O Chiquinho ficou muito desanimado, mas no fundo concordava com eles, aquilo não era um ninho normal e disse-lhe que já não o queria, já estava riscado do património, porque não havia ninguém que aguentasse aquele cheiro e até ele já se sentia mal, porque, quando se lembrava do ninho da poupa começava com vómitos, mas começaram a brincadeira, ele melhorou e esqueceu o ninho. 
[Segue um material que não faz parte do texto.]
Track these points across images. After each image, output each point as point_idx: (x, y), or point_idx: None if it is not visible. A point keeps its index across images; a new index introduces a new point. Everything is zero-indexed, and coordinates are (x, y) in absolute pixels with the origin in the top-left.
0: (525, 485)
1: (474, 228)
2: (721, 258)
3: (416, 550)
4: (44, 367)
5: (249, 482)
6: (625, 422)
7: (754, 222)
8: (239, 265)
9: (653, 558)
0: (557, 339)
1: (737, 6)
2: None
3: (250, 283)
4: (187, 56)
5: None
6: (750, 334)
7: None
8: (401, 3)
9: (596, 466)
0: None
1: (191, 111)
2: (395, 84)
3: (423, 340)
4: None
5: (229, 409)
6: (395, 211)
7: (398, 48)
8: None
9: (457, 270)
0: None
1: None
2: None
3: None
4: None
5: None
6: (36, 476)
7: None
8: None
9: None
Quando o avô chegou do trabalho, o Chiquinho contou-lhe que tinha achado um ninho de poupa, ali bem perto de casa, mas não podia chegar ao pé dele, porque o cheiro era fétido, e que os rapazes lhe tinham dito que o ninho das poupas era uma bosta pestilenta e que elas comiam cocó e levavam-no para o ninho para dar de comer aos poupinhos, e perguntou ao avô se era por isso, que os ninhos de poupa cheiravam tão mal! 

O avô do Chiquinho disse-lhe que não era bem assim, as poupas não comiam nada disso, nem o levavam para o ninho, elas comiam insetos e as suas larvas, minhocas, rãs pequenas e até as  cobras pequenas, mas nada de cocó, o mau cheiro era uma estratégia que elas tinham contra os inimigos, a poupa fêmea e as crias tinham uma glândula uropigial capaz de segregar um líquido de cheiro pestilento, produzindo um fedor semelhante ao de carne estragada e quando algum intruso se aproximava do ninho, os poupinhos, ainda com poucos dias de idade, já eram capazes de expelir esse líquido para a porta do ninho e para cima do intruso, era isso que tinha acontecido quando o Chiquinho andou a espreitar para dentro do tronco da oliveira, uma vez que, a poupa mãe estava lá dentro, foi a pouparia toda a bombardear o Chiquinho com o seu belo perfume, por isso, os rapazes bem diziam que ele tinha levado o cheiro atrás, e o avô disse-lhe para deixar o ninho da poupa em paz, para não se aproximar dele, porque o cheiro do líquido das poupas era pior do que a peste negra, e a partir daquele dia, o ninho de poupa ficou esquecido, mas o mau cheiro não, e o Chiquinho nunca mais se aproximou de um ninho de poupa.